Please print every line of the listing below verbatim, from the first to the last, changing nothing.

━━━━━ RECORDS SHOWN

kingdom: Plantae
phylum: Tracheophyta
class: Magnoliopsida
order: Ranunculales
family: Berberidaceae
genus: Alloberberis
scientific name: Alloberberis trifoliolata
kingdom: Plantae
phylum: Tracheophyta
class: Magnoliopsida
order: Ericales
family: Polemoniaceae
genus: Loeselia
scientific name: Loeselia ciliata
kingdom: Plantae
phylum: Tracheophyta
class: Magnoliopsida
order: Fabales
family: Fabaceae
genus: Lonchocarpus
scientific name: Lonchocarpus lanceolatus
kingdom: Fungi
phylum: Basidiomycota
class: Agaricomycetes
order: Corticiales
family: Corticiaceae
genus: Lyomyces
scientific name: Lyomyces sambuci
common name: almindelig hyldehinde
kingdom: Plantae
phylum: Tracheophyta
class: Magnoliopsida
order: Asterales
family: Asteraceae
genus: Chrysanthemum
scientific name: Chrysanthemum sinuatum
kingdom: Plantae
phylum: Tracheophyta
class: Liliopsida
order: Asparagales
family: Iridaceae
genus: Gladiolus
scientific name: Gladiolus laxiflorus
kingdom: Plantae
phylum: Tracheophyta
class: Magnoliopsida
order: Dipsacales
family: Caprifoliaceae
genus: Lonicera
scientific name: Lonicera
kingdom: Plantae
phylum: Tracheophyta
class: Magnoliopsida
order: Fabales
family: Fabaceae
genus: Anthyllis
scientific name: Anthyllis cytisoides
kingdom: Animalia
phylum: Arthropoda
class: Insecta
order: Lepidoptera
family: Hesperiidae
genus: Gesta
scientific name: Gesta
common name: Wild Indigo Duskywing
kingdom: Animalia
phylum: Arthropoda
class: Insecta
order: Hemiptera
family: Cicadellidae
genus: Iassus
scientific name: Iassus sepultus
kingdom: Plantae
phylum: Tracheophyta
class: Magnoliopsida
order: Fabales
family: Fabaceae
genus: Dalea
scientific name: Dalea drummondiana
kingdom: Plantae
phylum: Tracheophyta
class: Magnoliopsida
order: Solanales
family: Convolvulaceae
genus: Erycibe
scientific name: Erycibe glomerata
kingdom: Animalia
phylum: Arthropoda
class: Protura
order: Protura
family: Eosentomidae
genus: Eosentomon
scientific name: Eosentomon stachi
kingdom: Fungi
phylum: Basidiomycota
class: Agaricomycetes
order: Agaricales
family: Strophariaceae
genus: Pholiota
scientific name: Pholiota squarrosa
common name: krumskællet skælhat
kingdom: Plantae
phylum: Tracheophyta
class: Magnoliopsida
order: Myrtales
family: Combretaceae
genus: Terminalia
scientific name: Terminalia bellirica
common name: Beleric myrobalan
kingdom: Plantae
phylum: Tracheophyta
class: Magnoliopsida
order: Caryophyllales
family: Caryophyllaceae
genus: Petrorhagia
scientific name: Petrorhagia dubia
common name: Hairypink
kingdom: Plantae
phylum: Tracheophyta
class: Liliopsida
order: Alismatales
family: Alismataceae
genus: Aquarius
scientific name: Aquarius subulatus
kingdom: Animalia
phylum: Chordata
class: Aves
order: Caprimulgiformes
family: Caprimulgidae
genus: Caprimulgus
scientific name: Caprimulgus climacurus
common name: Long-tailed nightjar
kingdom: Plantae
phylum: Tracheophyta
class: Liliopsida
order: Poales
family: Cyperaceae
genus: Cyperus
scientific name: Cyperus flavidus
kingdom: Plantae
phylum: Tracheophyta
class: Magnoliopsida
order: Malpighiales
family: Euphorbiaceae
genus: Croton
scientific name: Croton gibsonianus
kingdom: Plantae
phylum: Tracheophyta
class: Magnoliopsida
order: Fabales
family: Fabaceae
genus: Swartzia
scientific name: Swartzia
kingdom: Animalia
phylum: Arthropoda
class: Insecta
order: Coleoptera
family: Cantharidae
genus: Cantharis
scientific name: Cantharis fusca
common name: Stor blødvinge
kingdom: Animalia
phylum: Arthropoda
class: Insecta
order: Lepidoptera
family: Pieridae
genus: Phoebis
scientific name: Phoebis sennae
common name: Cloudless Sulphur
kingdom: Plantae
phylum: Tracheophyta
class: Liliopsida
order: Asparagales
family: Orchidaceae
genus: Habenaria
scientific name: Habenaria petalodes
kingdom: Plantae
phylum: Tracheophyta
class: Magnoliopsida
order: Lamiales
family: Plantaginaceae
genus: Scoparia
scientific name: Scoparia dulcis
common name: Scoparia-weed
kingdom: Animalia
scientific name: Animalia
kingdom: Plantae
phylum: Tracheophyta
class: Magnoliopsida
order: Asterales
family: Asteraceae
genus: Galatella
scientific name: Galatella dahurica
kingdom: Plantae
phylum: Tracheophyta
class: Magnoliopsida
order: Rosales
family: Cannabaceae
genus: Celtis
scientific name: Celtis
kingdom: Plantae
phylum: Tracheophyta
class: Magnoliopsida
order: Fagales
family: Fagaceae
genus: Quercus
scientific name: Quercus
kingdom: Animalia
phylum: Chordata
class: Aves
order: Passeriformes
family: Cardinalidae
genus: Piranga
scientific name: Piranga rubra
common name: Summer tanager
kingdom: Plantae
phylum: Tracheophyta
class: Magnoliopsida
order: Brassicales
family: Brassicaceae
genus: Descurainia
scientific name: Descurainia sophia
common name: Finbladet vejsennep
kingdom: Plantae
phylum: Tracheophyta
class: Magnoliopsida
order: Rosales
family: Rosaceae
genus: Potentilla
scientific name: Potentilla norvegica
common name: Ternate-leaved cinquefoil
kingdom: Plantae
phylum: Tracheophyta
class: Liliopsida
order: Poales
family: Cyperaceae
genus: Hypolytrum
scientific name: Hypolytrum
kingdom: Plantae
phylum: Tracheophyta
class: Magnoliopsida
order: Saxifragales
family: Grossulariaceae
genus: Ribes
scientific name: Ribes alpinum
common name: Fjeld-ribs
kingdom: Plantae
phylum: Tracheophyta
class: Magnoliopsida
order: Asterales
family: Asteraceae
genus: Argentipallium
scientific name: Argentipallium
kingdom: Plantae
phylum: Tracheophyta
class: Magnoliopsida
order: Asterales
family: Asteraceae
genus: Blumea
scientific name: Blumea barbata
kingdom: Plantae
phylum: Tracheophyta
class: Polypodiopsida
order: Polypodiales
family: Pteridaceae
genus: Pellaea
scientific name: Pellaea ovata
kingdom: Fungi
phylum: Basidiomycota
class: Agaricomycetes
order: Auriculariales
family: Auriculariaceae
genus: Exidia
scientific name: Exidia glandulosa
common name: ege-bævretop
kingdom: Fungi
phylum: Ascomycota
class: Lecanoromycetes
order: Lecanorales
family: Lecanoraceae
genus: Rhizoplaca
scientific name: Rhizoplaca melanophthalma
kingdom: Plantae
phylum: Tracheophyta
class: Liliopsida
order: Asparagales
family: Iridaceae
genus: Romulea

━━━━━━━━━━

[SOLUTION TO THIS EXERCISE]
kingdom: Plantae
phylum: Tracheophyta
class: Magnoliopsida
order: Ranunculales
family: Berberidaceae
genus: Alloberberis
scientific name: Alloberberis trifoliolata
kingdom: Plantae
phylum: Tracheophyta
class: Magnoliopsida
order: Ericales
family: Polemoniaceae
genus: Loeselia
scientific name: Loeselia ciliata
kingdom: Plantae
phylum: Tracheophyta
class: Magnoliopsida
order: Fabales
family: Fabaceae
genus: Lonchocarpus
scientific name: Lonchocarpus lanceolatus
kingdom: Fungi
phylum: Basidiomycota
class: Agaricomycetes
order: Corticiales
family: Corticiaceae
genus: Lyomyces
scientific name: Lyomyces sambuci
common name: almindelig hyldehinde
kingdom: Plantae
phylum: Tracheophyta
class: Magnoliopsida
order: Asterales
family: Asteraceae
genus: Chrysanthemum
scientific name: Chrysanthemum sinuatum
kingdom: Plantae
phylum: Tracheophyta
class: Liliopsida
order: Asparagales
family: Iridaceae
genus: Gladiolus
scientific name: Gladiolus laxiflorus
kingdom: Plantae
phylum: Tracheophyta
class: Magnoliopsida
order: Dipsacales
family: Caprifoliaceae
genus: Lonicera
scientific name: Lonicera
kingdom: Plantae
phylum: Tracheophyta
class: Magnoliopsida
order: Fabales
family: Fabaceae
genus: Anthyllis
scientific name: Anthyllis cytisoides
kingdom: Animalia
phylum: Arthropoda
class: Insecta
order: Lepidoptera
family: Hesperiidae
genus: Gesta
scientific name: Gesta
common name: Wild Indigo Duskywing
kingdom: Animalia
phylum: Arthropoda
class: Insecta
order: Hemiptera
family: Cicadellidae
genus: Iassus
scientific name: Iassus sepultus
kingdom: Plantae
phylum: Tracheophyta
class: Magnoliopsida
order: Fabales
family: Fabaceae
genus: Dalea
scientific name: Dalea drummondiana
kingdom: Plantae
phylum: Tracheophyta
class: Magnoliopsida
order: Solanales
family: Convolvulaceae
genus: Erycibe
scientific name: Erycibe glomerata
kingdom: Animalia
phylum: Arthropoda
class: Protura
order: Protura
family: Eosentomidae
genus: Eosentomon
scientific name: Eosentomon stachi
kingdom: Fungi
phylum: Basidiomycota
class: Agaricomycetes
order: Agaricales
family: Strophariaceae
genus: Pholiota
scientific name: Pholiota squarrosa
common name: krumskællet skælhat
kingdom: Plantae
phylum: Tracheophyta
class: Magnoliopsida
order: Myrtales
family: Combretaceae
genus: Terminalia
scientific name: Terminalia bellirica
common name: Beleric myrobalan
kingdom: Plantae
phylum: Tracheophyta
class: Magnoliopsida
order: Caryophyllales
family: Caryophyllaceae
genus: Petrorhagia
scientific name: Petrorhagia dubia
common name: Hairypink
kingdom: Plantae
phylum: Tracheophyta
class: Liliopsida
order: Alismatales
family: Alismataceae
genus: Aquarius
scientific name: Aquarius subulatus
kingdom: Animalia
phylum: Chordata
class: Aves
order: Caprimulgiformes
family: Caprimulgidae
genus: Caprimulgus
scientific name: Caprimulgus climacurus
common name: Long-tailed nightjar
kingdom: Plantae
phylum: Tracheophyta
class: Liliopsida
order: Poales
family: Cyperaceae
genus: Cyperus
scientific name: Cyperus flavidus
kingdom: Plantae
phylum: Tracheophyta
class: Magnoliopsida
order: Malpighiales
family: Euphorbiaceae
genus: Croton
scientific name: Croton gibsonianus
kingdom: Plantae
phylum: Tracheophyta
class: Magnoliopsida
order: Fabales
family: Fabaceae
genus: Swartzia
scientific name: Swartzia
kingdom: Animalia
phylum: Arthropoda
class: Insecta
order: Coleoptera
family: Cantharidae
genus: Cantharis
scientific name: Cantharis fusca
common name: Stor blødvinge
kingdom: Animalia
phylum: Arthropoda
class: Insecta
order: Lepidoptera
family: Pieridae
genus: Phoebis
scientific name: Phoebis sennae
common name: Cloudless Sulphur
kingdom: Plantae
phylum: Tracheophyta
class: Liliopsida
order: Asparagales
family: Orchidaceae
genus: Habenaria
scientific name: Habenaria petalodes
kingdom: Plantae
phylum: Tracheophyta
class: Magnoliopsida
order: Lamiales
family: Plantaginaceae
genus: Scoparia
scientific name: Scoparia dulcis
common name: Scoparia-weed
kingdom: Animalia
scientific name: Animalia
kingdom: Plantae
phylum: Tracheophyta
class: Magnoliopsida
order: Asterales
family: Asteraceae
genus: Galatella
scientific name: Galatella dahurica
kingdom: Plantae
phylum: Tracheophyta
class: Magnoliopsida
order: Rosales
family: Cannabaceae
genus: Celtis
scientific name: Celtis
kingdom: Plantae
phylum: Tracheophyta
class: Magnoliopsida
order: Fagales
family: Fagaceae
genus: Quercus
scientific name: Quercus
kingdom: Animalia
phylum: Chordata
class: Aves
order: Passeriformes
family: Cardinalidae
genus: Piranga
scientific name: Piranga rubra
common name: Summer tanager
kingdom: Plantae
phylum: Tracheophyta
class: Magnoliopsida
order: Brassicales
family: Brassicaceae
genus: Descurainia
scientific name: Descurainia sophia
common name: Finbladet vejsennep
kingdom: Plantae
phylum: Tracheophyta
class: Magnoliopsida
order: Rosales
family: Rosaceae
genus: Potentilla
scientific name: Potentilla norvegica
common name: Ternate-leaved cinquefoil
kingdom: Plantae
phylum: Tracheophyta
class: Liliopsida
order: Poales
family: Cyperaceae
genus: Hypolytrum
scientific name: Hypolytrum
kingdom: Plantae
phylum: Tracheophyta
class: Magnoliopsida
order: Saxifragales
family: Grossulariaceae
genus: Ribes
scientific name: Ribes alpinum
common name: Fjeld-ribs
kingdom: Plantae
phylum: Tracheophyta
class: Magnoliopsida
order: Asterales
family: Asteraceae
genus: Argentipallium
scientific name: Argentipallium
kingdom: Plantae
phylum: Tracheophyta
class: Magnoliopsida
order: Asterales
family: Asteraceae
genus: Blumea
scientific name: Blumea barbata
kingdom: Plantae
phylum: Tracheophyta
class: Polypodiopsida
order: Polypodiales
family: Pteridaceae
genus: Pellaea
scientific name: Pellaea ovata
kingdom: Fungi
phylum: Basidiomycota
class: Agaricomycetes
order: Auriculariales
family: Auriculariaceae
genus: Exidia
scientific name: Exidia glandulosa
common name: ege-bævretop
kingdom: Fungi
phylum: Ascomycota
class: Lecanoromycetes
order: Lecanorales
family: Lecanoraceae
genus: Rhizoplaca
scientific name: Rhizoplaca melanophthalma
kingdom: Plantae
phylum: Tracheophyta
class: Liliopsida
order: Asparagales
family: Iridaceae
genus: Romulea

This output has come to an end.